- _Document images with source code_
————

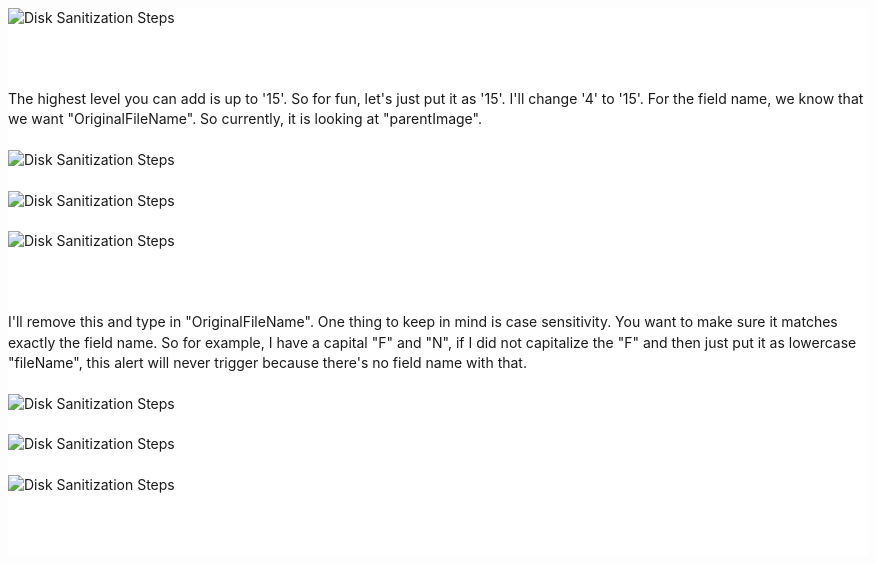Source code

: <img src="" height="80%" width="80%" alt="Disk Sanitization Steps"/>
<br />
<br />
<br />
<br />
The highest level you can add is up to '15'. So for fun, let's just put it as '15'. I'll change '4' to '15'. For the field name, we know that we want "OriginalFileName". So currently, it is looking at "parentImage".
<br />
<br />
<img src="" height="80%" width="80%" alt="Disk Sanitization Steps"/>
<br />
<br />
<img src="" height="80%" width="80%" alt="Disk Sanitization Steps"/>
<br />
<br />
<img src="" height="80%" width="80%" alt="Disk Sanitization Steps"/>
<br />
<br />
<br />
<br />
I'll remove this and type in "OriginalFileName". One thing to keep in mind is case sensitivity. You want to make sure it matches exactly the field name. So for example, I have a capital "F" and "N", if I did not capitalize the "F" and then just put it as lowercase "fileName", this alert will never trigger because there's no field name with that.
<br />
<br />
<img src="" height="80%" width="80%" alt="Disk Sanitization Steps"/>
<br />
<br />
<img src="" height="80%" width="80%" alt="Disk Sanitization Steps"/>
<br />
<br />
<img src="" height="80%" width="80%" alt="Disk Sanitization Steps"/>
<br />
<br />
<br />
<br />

————

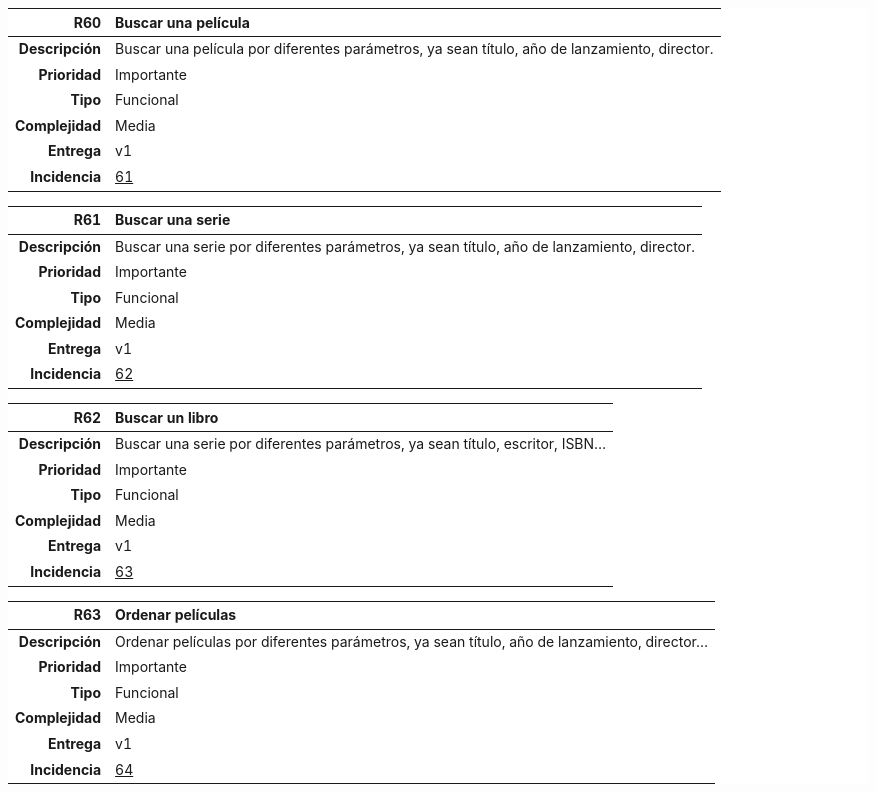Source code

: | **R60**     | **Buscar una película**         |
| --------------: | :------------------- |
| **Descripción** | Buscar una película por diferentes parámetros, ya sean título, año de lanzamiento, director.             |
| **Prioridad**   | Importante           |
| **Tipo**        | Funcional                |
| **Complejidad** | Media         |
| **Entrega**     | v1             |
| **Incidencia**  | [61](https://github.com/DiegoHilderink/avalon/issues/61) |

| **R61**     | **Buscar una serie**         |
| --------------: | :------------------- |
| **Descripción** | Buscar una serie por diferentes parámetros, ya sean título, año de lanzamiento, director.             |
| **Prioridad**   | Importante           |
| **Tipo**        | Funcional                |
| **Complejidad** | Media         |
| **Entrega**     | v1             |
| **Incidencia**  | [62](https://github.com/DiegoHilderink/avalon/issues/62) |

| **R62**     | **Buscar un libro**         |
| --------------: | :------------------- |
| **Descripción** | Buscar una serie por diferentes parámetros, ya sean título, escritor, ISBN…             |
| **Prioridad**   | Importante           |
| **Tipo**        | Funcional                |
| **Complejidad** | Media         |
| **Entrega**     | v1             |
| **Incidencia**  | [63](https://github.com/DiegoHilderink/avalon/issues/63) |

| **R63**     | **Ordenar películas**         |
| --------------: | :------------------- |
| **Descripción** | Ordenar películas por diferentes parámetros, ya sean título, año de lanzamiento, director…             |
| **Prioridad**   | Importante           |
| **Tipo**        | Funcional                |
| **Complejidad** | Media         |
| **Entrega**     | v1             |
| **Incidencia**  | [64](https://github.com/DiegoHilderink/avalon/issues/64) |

————

- _Exercise requirements_
Determine how many lines above contain the string "Buscar". Give only that number.

- _Expected answer_
6